• **EXERCISE GOAL**: Copy every entry in the listing below exactly, but not the pictures.

• **DATA FOR THIS EXERCISE**:
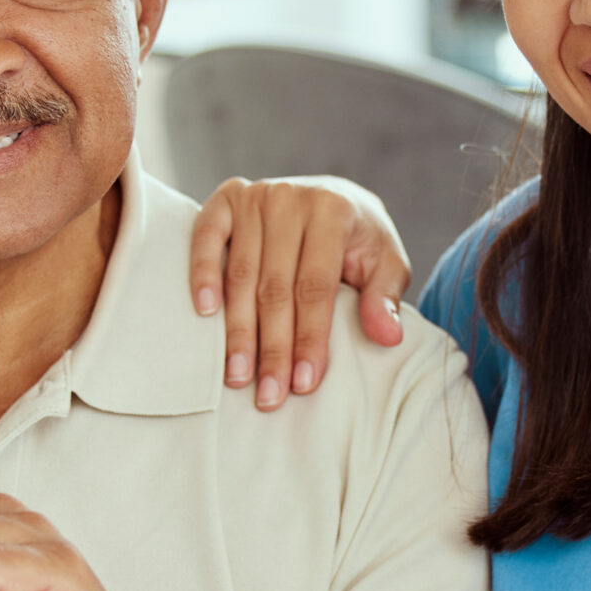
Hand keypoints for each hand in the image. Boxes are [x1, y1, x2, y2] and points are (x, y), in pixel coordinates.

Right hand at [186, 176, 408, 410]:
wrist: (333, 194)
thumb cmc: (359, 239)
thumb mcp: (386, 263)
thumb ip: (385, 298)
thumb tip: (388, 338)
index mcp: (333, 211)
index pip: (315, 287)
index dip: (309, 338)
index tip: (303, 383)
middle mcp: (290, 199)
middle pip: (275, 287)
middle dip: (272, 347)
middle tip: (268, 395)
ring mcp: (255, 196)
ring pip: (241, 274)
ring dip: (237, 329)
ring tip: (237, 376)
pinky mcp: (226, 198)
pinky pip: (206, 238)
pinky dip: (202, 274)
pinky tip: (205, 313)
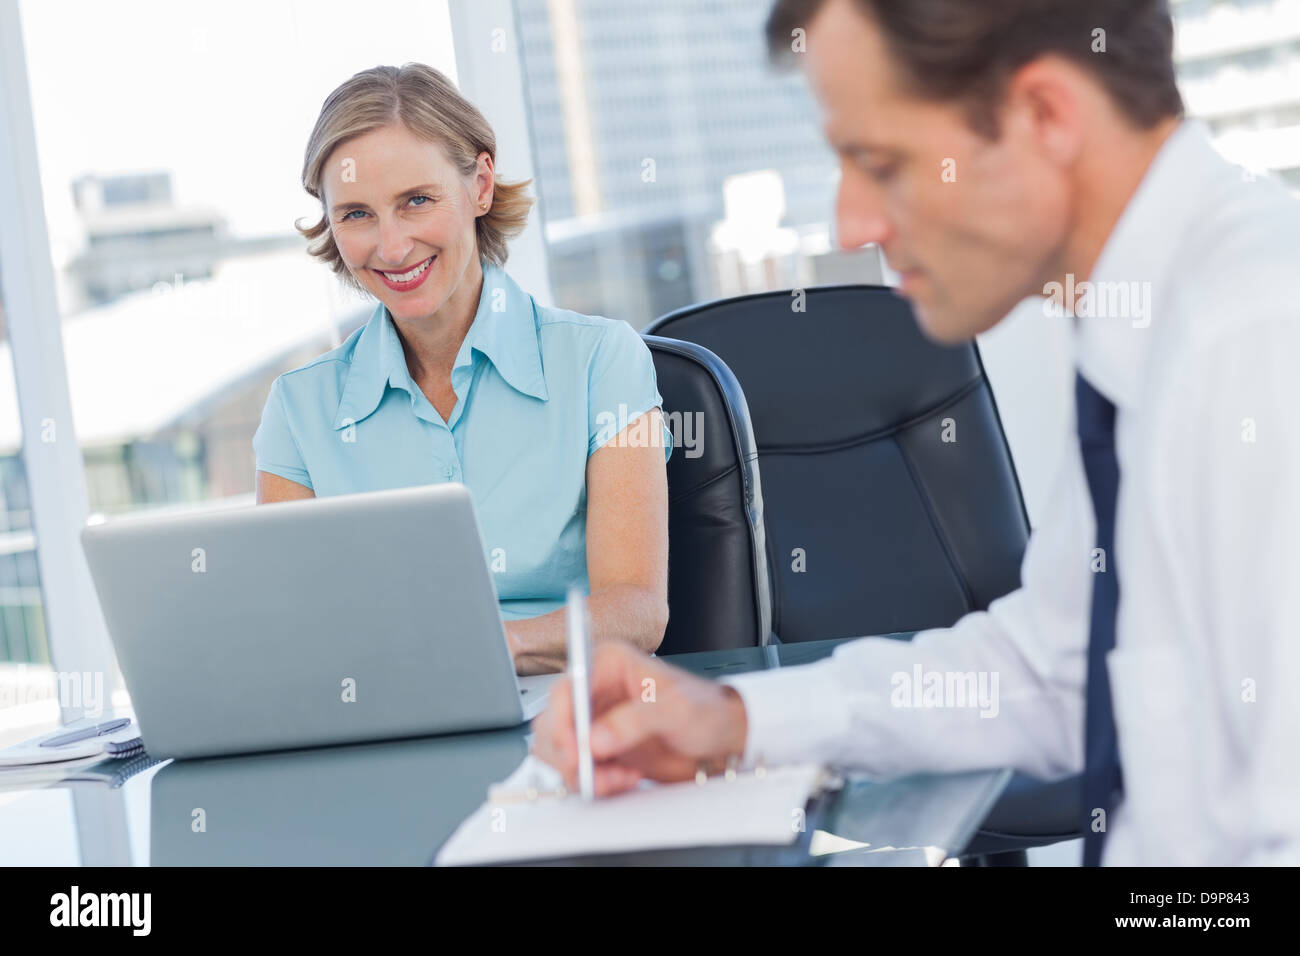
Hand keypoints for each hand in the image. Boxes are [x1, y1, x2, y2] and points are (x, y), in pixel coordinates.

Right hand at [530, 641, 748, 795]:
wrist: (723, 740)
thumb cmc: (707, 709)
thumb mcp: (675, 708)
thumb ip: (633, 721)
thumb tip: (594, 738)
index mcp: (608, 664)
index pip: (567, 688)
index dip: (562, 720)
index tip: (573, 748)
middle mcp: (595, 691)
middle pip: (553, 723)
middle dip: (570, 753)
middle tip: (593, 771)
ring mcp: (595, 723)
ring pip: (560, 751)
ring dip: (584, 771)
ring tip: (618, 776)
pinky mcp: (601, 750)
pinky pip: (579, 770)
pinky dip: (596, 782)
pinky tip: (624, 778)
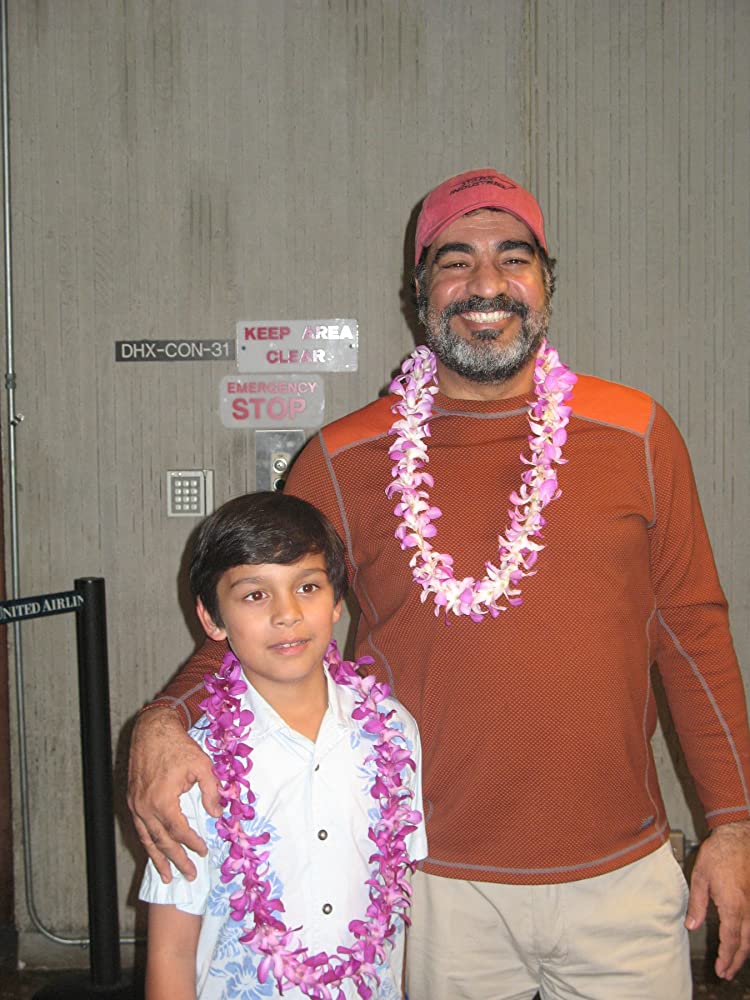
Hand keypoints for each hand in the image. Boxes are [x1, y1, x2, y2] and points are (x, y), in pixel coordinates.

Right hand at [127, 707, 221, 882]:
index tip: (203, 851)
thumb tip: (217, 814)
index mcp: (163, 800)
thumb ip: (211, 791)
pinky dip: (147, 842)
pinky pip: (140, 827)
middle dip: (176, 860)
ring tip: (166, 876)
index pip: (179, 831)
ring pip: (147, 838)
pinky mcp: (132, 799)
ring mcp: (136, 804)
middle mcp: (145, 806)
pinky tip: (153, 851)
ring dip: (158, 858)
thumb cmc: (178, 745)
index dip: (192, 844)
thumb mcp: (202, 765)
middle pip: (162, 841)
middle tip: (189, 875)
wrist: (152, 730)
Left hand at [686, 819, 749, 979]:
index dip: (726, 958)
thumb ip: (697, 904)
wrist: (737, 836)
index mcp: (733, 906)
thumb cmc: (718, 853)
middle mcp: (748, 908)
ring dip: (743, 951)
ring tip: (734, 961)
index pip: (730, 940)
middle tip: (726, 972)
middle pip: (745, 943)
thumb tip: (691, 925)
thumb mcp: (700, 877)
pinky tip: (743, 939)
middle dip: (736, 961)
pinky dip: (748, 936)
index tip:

• **RESPONSE BOX**:
Hand keypoints for each hand in the image. Boxes are [x1, y1, x2, y2] and points are (x, y), in pixel coordinates.

Right hand at [186, 176, 408, 410]:
wrist: (333, 194)
thumb cmc: (359, 239)
thumb mcp: (386, 263)
thumb ip: (385, 298)
thumb tip: (388, 338)
index mcp: (333, 211)
index pip: (315, 287)
index dip: (309, 338)
index tip: (303, 383)
middle mcp: (290, 199)
middle pip: (275, 287)
middle dip: (272, 347)
middle tip: (268, 395)
ring mcp: (255, 196)
ring pip: (241, 274)
ring dip: (237, 329)
ring tip: (237, 376)
pinky mcp: (226, 198)
pinky pip: (206, 238)
pinky dip: (202, 274)
pinky tip: (205, 313)
Hand keypoints for each hand in the image. Boxes are [x1, y1, x2, y2] and points are (x, y), in pixel coordinates.

Right hand at [530, 641, 748, 795]:
wrist: (723, 740)
thumb cmc: (707, 709)
thumb mcp: (675, 708)
thumb ip: (633, 721)
thumb tip: (594, 738)
index mcp: (608, 664)
index pip: (567, 688)
index dip: (562, 720)
index tip: (573, 748)
middle mcp: (595, 691)
middle pip: (553, 723)
middle dip: (570, 753)
middle tip: (593, 771)
ring mcp: (595, 723)
ring pip: (560, 751)
ring dip: (584, 771)
ring tip: (618, 776)
pinky mcp: (601, 750)
pinky pip: (579, 770)
pinky dip: (596, 782)
pinky tip: (624, 778)
Hand keypoints for each hand in the image. Boxes are [x1, y1, x2, y2] and points are (x, y), in pixel coordinates.

Right hand at [127, 707, 221, 882]:
index tip: (203, 851)
thumb tip: (217, 814)
index mcp: (163, 800)
thumb ip: (211, 791)
pinky dip: (147, 842)
pinky pip: (140, 827)
middle dip: (176, 860)
ring tip: (166, 876)
index pip: (179, 831)
ring pip: (147, 838)
pinky mcp: (132, 799)
ring mcp: (136, 804)
middle mcp: (145, 806)
pinky tip: (153, 851)
ring dip: (158, 858)
thumb cmc: (178, 745)
index dip: (192, 844)
thumb mcp: (202, 765)
middle pip: (162, 841)
middle tip: (189, 875)
wrist: (152, 730)
Left hand at [686, 819, 749, 979]:
index dip: (726, 958)
thumb ip: (697, 904)
wrist: (737, 836)
index mcp: (733, 906)
thumb cmc: (718, 853)
middle mcp: (748, 908)
ring dip: (743, 951)
ring tip: (734, 961)
index pip: (730, 940)
middle tip: (726, 972)
middle pip: (745, 943)
thumb tip: (691, 925)
thumb mcp: (700, 877)
pinky tip: (743, 939)
middle dip: (736, 961)
pinky dip: (748, 936)
index tip:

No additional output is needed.